DOCUMENT SEGMENT:
**********

In geometry, the tennis ball theorem states that any smooth curve on the surface of a sphere that divides the sphere into two equal-area subsets without touching or crossing itself must have at least four inflection points, points at which the curve does not consistently bend to only one side of its tangent line.
The tennis ball theorem was first published under this name by Vladimir Arnold in 1994, and is often attributed to Arnold, but a closely related result appears earlier in a 1968 paper by Beniamino Segre, and the tennis ball theorem itself is a special case of a theorem in a 1977 paper by Joel L. Weiner. The name of the theorem comes from the standard shape of a tennis ball, whose seam forms a curve that meets the conditions of the theorem; the same kind of curve is also used for the seams on baseballs.

Statement

Precisely, an inflection point of a doubly continuously differentiable ($C^2$) curve on the surface of a sphere is a point $p$ with the following property: let $I$ be the connected component containing $p$ of the intersection of the curve with its tangent great circle at $p$. (For most curves $I$ will just be $p$ itself, but it could also be an arc of the great circle.) Then, for $p$ to be an inflection point, every neighborhood of $I$ must contain points of the curve that belong to both of the hemispheres separated by this great circle. The theorem states that every $C^2$ curve that partitions the sphere into two equal-area components has at least four inflection points in this sense.

Examples

The tennis ball and baseball seams can be modeled mathematically by a curve made of four semicircular arcs, with exactly four inflection points where pairs of these arcs meet. A great circle also bisects the sphere's surface, and has infinitely many inflection points, one at each point of the curve. However, the condition that the curve divide the sphere's surface area equally is a necessary part of the theorem. Other curves that do not divide the area equally, such as circles that are not great circles, may have no inflection points at all.

Proof by curve shortening

One proof of the tennis ball theorem uses the curve-shortening flow, a process for continuously moving the points of the curve towards their local centers of curvature. Applying this flow to the given curve can be shown to preserve the smoothness and area-bisecting property of the curve. Additionally, as the curve flows, its number of inflection points never increases. This flow eventually causes the curve to transform into a great circle, and the convergence to this circle can be approximated by a Fourier series. Because curve-shortening does not change any other great circle, the first term in this series is zero, and combining this with a theorem of Sturm on the number of zeros of Fourier series shows that, as the curve nears this great circle, it has at least four inflection points. Therefore, the original curve also has at least four inflection points.

**********

[Collection entries]
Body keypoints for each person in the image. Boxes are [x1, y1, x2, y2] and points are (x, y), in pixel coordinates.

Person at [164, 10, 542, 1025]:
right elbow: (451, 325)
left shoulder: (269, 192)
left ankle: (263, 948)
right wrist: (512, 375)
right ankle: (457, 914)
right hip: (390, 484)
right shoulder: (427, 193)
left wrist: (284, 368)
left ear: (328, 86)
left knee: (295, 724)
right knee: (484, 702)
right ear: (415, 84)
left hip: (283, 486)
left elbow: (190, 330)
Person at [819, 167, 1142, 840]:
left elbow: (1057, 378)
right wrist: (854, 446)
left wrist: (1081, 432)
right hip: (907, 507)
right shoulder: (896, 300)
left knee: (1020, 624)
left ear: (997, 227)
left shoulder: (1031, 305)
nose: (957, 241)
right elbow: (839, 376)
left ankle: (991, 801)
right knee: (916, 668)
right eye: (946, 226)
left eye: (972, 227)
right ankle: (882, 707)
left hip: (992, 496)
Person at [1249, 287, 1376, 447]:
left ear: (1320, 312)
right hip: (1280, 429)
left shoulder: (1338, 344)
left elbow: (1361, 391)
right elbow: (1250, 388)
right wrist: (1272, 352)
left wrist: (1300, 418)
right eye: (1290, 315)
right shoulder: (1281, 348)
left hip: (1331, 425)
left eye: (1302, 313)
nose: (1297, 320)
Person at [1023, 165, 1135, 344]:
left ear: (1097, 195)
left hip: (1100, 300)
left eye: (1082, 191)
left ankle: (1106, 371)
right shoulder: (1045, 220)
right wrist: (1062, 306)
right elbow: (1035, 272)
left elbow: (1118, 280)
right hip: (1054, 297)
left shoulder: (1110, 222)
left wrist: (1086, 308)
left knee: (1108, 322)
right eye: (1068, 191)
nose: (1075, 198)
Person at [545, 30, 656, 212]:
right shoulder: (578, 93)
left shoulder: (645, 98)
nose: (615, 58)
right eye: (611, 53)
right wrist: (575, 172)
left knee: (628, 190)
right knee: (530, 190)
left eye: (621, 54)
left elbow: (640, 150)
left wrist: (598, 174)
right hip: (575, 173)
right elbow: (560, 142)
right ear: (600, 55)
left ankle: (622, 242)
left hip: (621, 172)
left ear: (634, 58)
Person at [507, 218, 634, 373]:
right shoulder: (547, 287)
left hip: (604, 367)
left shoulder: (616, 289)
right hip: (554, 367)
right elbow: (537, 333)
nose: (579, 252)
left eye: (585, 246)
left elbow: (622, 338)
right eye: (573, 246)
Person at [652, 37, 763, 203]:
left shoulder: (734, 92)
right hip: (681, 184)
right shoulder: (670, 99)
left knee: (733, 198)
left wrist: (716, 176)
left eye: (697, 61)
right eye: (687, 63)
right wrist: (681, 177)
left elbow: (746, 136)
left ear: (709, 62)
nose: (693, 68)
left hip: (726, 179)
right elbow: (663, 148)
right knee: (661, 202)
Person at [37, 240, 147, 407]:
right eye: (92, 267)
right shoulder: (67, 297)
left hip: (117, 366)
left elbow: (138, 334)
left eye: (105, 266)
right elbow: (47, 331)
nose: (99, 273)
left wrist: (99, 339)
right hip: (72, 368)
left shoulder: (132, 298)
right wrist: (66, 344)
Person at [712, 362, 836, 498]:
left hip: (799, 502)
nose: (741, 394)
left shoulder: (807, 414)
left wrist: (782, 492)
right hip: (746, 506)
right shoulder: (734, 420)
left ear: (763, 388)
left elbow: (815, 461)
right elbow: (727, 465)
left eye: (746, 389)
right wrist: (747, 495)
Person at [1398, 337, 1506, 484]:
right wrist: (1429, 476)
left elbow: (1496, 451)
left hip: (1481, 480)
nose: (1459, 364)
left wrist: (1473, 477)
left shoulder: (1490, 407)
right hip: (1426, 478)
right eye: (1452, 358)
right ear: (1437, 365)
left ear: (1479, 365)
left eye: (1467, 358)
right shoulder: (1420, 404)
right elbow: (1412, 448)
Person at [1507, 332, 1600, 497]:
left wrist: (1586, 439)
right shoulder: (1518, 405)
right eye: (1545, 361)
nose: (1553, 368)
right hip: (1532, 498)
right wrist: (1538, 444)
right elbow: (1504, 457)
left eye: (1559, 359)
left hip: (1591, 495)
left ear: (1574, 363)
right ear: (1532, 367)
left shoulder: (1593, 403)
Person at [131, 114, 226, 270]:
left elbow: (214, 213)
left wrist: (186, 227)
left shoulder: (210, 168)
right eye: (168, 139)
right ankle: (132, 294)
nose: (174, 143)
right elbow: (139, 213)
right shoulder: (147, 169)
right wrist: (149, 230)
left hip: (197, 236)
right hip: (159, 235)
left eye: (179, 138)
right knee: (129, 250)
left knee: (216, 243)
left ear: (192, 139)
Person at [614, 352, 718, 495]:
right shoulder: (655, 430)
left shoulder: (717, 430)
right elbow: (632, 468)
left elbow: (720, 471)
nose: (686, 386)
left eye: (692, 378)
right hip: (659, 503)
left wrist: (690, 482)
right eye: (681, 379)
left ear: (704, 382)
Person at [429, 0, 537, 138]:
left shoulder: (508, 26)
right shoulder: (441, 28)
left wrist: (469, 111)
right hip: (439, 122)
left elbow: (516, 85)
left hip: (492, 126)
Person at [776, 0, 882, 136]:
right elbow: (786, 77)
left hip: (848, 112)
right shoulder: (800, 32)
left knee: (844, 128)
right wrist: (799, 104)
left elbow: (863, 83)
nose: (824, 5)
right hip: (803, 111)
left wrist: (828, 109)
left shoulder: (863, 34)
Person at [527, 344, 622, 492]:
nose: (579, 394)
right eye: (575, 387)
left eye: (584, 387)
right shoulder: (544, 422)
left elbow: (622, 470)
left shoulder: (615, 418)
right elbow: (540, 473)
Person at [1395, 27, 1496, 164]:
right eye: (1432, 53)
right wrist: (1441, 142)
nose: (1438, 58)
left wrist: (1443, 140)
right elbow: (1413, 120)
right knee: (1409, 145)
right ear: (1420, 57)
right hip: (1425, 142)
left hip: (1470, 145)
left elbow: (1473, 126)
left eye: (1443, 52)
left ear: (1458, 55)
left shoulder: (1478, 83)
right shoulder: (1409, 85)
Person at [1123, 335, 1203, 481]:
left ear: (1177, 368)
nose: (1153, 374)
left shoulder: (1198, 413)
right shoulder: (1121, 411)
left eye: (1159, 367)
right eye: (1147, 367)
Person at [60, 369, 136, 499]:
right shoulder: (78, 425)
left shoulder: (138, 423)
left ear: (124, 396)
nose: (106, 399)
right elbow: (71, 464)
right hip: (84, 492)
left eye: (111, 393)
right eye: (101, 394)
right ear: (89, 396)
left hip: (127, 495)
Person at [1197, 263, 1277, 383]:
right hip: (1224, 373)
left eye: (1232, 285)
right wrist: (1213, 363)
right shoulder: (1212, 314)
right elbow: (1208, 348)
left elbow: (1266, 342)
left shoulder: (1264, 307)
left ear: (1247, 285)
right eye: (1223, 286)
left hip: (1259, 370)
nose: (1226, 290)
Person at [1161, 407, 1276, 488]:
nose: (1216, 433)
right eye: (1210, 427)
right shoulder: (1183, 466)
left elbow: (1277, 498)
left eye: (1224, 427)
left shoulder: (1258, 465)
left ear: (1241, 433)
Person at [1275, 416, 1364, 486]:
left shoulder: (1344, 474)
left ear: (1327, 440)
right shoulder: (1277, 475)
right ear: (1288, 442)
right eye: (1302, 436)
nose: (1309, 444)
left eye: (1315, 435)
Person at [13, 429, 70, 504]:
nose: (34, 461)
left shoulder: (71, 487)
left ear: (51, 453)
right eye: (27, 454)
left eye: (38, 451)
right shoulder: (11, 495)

**********

TASKS TO CARRY OUT:
1 - Rewrite the paragraph of the tennis ball theorem article that begins "One proof of the tennis ball theorem" as a short bulleted list that keeps its main facts.
2 - For each statement, say whether the tennis ball theorem article supports it (yes or no), and quote the exact words that decide it.
(a) Vladimir Arnold first published the theorem under this name in 1994.
(b) Circles that are not great circles must have at least four inflection points.
(c) Joel L. Weiner's paper containing the more general theorem appeared in 1968.
3 - According to the tennis ball theorem article, where does the theorem's name come from?
Rely solely on the tennis ball theorem article, not on the data.

ANSWERS TO THE EXERCISES:
1 -
- The proof applies the curve-shortening flow, which continuously moves the curve's points toward their local centers of curvature.
- The flow keeps the curve smooth and area-bisecting.
- During the flow, the number of inflection points never increases.
- The curve eventually becomes a great circle, and a Fourier series can approximate its convergence to that circle.
- Curve-shortening leaves any other great circle unchanged, so the series' first term is zero.
- Combined with Sturm's theorem on the number of zeros of Fourier series, this shows the curve has at least four inflection points as it nears the great circle.
- The original curve therefore has at least four inflection points as well.

2 -
(a) Yes: "first published under this name by Vladimir Arnold in 1994"
(b) No: "such as circles that are not great circles, may have no inflection points at all"
(c) No: "a 1977 paper by Joel L. Weiner"

3 - It comes from the standard shape of a tennis ball, whose seam forms a curve that meets the theorem's conditions.